▶ **DATASET**:
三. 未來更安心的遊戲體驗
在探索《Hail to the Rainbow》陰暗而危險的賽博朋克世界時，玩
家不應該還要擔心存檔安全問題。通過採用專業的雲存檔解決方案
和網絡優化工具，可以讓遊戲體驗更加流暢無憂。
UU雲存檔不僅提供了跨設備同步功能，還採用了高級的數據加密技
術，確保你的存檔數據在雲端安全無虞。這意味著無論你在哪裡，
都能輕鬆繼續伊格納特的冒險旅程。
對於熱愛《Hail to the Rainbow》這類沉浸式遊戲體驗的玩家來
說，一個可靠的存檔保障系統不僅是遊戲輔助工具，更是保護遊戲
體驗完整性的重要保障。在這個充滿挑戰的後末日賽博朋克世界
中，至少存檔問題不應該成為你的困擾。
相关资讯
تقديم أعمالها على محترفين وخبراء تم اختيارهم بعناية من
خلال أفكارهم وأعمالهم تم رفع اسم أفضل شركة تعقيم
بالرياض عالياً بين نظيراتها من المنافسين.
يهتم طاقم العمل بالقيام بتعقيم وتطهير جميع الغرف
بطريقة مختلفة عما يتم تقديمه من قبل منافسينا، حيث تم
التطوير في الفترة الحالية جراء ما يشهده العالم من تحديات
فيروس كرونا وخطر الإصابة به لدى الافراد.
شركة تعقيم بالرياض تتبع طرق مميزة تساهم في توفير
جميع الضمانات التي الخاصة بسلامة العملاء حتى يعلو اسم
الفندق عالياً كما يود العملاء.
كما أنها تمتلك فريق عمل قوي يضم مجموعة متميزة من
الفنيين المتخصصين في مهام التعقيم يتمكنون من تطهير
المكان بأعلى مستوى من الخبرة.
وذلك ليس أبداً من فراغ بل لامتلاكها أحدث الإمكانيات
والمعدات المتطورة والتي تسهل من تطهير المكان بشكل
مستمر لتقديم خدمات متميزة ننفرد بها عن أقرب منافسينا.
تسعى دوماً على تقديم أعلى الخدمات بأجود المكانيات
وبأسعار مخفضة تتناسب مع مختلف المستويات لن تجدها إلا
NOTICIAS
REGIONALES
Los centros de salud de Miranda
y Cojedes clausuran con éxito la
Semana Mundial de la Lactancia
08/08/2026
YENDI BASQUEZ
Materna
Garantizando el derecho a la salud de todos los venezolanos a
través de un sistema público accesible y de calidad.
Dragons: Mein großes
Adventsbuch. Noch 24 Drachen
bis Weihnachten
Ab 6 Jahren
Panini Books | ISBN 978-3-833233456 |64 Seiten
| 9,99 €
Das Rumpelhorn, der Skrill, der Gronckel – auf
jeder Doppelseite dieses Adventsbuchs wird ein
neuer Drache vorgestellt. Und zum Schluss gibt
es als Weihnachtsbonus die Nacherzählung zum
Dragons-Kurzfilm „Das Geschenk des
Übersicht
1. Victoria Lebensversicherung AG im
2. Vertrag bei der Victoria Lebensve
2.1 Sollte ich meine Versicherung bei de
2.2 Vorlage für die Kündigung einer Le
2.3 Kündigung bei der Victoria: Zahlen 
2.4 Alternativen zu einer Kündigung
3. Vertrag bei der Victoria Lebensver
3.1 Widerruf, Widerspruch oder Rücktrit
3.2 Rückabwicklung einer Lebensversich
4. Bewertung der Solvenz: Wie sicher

▶ **DIRECTIVE**:
Whenever the word "جميع" appears in a line of the listing, report that line.

▶ **TASK OUTPUT**:
يهتم طاقم العمل بالقيام بتعقيم وتطهير جميع الغرف
جميع الضمانات التي الخاصة بسلامة العملاء حتى يعلو اسم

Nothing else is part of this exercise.